*Apply what you read*:
A: Reproduce the part of the forum thread on pausing a Tren cycle starting at "## tprice (Aug" and ending at "ace or enat?".
B: Extend the forum thread on pausing a Tren cycle from the point where it stops.

BEGIN Excerpt

Looking for a bit of advice. Due to supply issues I will not be able to continue taken Tren for another week on my Tren/test cycle, will it be ok to go straight back on it once it arrives or will I go onto my pct phrase?


----------



## Yoshi (Oct 4, 2011)

Mills47 said:


> Looking for a bit of advice. Due to supply issues I will not be able to continue taken Tren for another week on my Tren/test cycle, will it be ok to go straight back on it once it arrives or will I go onto my pct phrase?


Get a better source!!! Plan yiu fcking cycles better if you can't carry on just go into pct and forget about rest of cycle... Next time plan it better not fcking half assed at the end of your day this is your life and your body don't be a Cnut about it lol


----------



## tprice (Aug 28, 2011)

Mills47 said:


> Looking for a bit of advice. Due to supply issues I will not be able to continue taken Tren for another week on my Tren/test cycle, will it be ok to go straight back on it once it arrives or will I go onto my pct phrase?


it will be fine mate

are you using ace or enat?


----------



## 3752 (Jan 7, 2005)

Mills47 said:


> Looking for a bit of advice. Due to supply issues I will not be able to continue taken Tren for another week on my Tren/test cycle, will it be ok to go straight back on it once it arrives or will I go onto my pct phrase?


Yes this will be ok



MacUK said:


> Get a better source!!! Plan yiu fcking cycles better if you can't carry on just go into pct and forget about rest of cycle... Next time plan it better not fcking half assed at the end of your day this is your life and your body don't be a Cnut about it lol


don't be an ass mate help the guy or don't answer......I am sure if I dig enough I could find some stupid ass posts from you at some point......


----------



## 3752 (Jan 7, 2005)

arthuroarti said:


> Hi everyone,
> 
> It seems that the saying goes that Tren should only be used when cutting. But what about gaining muscle mass on Tren? If your calories are high, will tren not add mass? i am little bit confused. Everyone says they gain strength but no mass on tren.


Last year I used Tren Ace throughout my bulking cycles and made a weight of 240lbs at 5'5" so yes you can


----------



## Yoshi (Oct 4, 2011)

END Excerpt
BEGIN Extracted data

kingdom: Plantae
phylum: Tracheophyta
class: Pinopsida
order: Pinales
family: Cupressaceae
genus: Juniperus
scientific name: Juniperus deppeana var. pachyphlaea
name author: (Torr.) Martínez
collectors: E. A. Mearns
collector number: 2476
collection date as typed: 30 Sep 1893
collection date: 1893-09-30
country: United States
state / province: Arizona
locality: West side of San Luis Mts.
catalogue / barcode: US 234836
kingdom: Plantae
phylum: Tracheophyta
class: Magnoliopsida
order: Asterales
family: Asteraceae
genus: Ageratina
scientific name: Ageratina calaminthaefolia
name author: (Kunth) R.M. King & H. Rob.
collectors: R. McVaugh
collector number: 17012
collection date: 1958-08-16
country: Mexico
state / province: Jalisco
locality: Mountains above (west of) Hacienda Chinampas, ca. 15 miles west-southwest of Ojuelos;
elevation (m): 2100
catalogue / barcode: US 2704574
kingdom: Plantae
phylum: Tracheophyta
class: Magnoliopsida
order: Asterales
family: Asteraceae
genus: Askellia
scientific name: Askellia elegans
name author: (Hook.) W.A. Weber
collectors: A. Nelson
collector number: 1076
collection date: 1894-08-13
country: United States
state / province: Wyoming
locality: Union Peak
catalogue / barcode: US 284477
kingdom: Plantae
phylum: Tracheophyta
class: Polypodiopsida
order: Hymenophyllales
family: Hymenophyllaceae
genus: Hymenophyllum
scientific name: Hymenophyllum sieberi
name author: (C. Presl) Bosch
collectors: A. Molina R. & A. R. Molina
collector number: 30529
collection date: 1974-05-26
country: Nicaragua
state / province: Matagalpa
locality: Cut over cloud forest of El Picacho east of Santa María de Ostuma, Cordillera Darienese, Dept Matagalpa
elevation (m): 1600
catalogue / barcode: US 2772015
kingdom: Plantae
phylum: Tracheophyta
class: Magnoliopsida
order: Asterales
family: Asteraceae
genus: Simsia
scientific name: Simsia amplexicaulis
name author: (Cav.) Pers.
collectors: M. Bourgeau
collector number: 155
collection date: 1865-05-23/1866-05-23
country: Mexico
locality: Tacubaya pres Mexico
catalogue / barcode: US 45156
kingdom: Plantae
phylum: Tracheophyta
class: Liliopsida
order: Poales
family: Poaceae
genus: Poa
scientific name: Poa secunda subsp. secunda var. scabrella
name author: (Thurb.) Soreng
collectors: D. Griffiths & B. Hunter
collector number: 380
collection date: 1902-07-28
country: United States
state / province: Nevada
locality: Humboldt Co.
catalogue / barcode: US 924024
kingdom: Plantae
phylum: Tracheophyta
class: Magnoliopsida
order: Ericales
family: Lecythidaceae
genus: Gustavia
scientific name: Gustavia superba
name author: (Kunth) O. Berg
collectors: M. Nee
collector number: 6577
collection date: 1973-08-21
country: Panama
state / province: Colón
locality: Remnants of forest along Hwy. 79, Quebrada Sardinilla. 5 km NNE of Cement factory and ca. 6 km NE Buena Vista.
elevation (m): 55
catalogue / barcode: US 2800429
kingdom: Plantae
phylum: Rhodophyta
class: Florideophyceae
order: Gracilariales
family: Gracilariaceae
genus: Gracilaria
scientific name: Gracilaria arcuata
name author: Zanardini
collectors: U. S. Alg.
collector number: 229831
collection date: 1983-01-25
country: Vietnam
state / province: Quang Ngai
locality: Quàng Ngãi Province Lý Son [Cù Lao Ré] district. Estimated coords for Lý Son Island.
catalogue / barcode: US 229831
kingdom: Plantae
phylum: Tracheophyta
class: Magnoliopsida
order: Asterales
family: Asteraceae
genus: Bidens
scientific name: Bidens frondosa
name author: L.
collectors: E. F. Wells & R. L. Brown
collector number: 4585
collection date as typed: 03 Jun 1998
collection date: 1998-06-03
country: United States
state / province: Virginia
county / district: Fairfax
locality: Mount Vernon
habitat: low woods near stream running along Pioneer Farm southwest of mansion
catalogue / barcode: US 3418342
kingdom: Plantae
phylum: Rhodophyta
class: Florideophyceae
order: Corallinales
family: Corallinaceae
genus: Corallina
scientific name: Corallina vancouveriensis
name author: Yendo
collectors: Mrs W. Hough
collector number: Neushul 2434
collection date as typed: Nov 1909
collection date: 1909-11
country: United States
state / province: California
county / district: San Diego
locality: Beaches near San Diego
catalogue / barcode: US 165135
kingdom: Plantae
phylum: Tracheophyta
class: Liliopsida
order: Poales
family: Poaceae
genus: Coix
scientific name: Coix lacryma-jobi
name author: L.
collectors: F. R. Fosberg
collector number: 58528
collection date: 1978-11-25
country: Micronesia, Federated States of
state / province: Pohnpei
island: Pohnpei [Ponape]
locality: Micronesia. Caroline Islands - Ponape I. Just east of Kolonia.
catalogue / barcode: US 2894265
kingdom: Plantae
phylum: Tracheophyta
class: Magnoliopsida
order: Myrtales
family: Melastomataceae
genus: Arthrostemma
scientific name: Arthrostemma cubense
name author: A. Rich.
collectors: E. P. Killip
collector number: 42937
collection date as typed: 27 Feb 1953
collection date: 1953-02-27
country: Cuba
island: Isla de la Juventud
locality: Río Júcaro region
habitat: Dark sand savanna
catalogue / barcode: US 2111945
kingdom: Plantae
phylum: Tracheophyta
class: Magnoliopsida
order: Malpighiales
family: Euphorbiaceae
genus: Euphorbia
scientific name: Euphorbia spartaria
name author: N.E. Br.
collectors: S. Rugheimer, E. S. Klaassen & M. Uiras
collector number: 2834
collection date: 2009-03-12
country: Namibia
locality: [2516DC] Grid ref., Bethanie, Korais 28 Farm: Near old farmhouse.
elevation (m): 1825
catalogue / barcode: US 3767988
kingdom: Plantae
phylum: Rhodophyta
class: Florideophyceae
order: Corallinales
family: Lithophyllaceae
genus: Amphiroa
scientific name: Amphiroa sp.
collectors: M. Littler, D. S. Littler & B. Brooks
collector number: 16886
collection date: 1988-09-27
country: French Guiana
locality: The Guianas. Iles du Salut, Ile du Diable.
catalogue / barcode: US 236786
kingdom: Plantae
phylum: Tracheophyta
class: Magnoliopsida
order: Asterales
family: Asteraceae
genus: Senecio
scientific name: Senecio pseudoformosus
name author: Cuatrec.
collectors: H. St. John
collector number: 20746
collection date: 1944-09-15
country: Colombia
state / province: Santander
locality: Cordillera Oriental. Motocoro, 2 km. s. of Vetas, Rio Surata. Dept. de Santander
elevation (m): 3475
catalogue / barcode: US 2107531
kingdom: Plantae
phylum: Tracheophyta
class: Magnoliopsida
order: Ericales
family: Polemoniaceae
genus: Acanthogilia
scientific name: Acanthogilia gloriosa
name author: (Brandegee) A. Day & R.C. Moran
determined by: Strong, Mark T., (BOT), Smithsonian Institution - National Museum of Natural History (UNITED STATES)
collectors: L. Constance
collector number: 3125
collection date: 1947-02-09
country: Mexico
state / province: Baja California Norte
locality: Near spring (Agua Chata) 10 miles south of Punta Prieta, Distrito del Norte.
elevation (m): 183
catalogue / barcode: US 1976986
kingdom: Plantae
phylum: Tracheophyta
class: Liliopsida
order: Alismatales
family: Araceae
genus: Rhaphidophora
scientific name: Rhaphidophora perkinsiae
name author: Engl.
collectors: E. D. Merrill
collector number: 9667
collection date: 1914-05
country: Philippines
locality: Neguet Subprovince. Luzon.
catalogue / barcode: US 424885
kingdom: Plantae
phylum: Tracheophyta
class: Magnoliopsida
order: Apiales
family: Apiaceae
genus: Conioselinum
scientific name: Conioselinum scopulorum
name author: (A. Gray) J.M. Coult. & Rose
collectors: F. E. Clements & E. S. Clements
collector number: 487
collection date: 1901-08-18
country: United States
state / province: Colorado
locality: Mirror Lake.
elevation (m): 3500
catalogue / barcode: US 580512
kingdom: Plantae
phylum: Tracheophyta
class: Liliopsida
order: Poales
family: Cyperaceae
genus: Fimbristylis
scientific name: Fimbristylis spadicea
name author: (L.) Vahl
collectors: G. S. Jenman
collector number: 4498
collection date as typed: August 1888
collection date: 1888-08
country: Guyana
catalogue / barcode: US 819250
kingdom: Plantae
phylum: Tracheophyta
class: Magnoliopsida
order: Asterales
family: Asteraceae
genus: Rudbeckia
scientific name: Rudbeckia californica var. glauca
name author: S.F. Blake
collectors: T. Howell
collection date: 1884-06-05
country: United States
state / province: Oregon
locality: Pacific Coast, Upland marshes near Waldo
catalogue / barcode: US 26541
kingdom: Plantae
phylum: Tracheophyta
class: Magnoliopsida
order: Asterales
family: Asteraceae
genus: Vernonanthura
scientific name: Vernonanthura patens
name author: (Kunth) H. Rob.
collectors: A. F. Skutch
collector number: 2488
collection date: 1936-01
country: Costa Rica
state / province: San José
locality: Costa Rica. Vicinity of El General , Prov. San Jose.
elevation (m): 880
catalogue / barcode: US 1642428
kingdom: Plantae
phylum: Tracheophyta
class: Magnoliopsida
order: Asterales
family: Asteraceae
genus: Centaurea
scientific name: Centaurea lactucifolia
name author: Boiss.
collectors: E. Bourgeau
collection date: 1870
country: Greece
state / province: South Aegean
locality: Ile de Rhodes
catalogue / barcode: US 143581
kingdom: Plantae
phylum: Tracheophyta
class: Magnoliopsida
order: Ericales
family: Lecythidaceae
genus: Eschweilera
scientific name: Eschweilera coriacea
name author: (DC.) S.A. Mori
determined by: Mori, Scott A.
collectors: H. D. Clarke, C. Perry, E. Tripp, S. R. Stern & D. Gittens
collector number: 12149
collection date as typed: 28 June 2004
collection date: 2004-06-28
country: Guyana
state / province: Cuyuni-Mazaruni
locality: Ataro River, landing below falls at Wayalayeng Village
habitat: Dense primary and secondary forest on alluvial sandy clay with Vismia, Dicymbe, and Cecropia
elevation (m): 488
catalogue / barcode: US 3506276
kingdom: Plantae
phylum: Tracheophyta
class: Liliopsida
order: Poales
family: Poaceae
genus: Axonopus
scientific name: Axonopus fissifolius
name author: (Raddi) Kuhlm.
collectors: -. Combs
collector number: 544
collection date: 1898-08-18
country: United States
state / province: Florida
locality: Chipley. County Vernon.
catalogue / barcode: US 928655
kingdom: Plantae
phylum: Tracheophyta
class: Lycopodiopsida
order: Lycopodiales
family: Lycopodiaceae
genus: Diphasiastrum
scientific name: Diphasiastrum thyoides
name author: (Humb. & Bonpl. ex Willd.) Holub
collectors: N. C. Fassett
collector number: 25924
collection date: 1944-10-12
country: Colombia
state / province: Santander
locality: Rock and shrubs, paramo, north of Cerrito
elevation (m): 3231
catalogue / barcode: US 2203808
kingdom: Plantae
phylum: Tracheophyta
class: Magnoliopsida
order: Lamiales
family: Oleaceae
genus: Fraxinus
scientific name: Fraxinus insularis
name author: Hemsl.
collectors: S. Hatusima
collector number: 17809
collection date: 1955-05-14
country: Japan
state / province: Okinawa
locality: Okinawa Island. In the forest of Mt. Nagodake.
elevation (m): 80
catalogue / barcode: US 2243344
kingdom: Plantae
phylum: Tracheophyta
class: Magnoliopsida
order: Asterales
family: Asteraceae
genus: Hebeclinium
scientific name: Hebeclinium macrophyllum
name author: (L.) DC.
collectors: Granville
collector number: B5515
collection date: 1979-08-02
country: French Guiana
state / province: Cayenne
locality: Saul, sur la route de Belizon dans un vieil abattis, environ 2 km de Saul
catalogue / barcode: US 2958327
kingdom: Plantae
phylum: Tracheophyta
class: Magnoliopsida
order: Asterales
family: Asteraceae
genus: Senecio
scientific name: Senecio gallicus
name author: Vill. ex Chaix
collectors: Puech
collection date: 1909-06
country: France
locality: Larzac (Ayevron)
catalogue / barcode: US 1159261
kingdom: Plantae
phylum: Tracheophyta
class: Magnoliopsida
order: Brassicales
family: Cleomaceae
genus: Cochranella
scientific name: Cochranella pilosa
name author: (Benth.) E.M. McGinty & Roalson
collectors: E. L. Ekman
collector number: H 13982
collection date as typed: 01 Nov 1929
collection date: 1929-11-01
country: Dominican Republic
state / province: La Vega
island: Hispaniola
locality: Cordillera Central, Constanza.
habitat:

END Extracted data

*Answers for the tasks*:
A:
## tprice (Aug 28, 2011)

Mills47 said:


> Looking for a bit of advice. Due to supply issues I will not be able to continue taken Tren for another week on my Tren/test cycle, will it be ok to go straight back on it once it arrives or will I go onto my pct phrase?


it will be fine mate

are you using ace or enat?

B:
Pscarb said:


> Yes this will be ok
> 
> don't be an ass mate help the guy or don't answer......I am sure if I dig enough I could find some stupid ass posts from you at some point......


Sorry mate I've had a beer but tren is a serouis aas mate don't want the guy to harm himself

But your right sorry mate


----------



## 3752 (Jan 7, 2005)

That's cool mate but Tren is no more harmful or serouise than any other steroid.........


----------



## Yoshi (Oct 4, 2011)

Pscarb said:


> That's cool mate but Tren is no more harmful or serouise than any other steroid.........


So tren isn't worse then var or prov?

Fair point though


----------



## G-man99 (Jul 15, 2008)

MacUK said:


> Sorry mate I've had a beer but tren is a serouis aas mate don't want the guy to harm himself
> 
> But your right sorry mate


What makes it more harmful than any other steroid??


----------



## Mills47 (Apr 11, 2012)

Tren ace mate? It's the last 3 weeks of the cycle.

Yeah cheers for pointing out the obvious mac, supplier has been changed!


----------



## Yoshi (Oct 4, 2011)

So prov Is just as bad as tren ?


----------



## 3752 (Jan 7, 2005)

MacUK said:


> So tren isn't worse then var or prov?
> 
> Fair point though





MacUK said:


> So prov Is just as bad as tren ?


Well you would not use Proviron for muscle gain so the comparison cannot be made, in fairness mate you tell us why you feel Tren is more serouise than Test?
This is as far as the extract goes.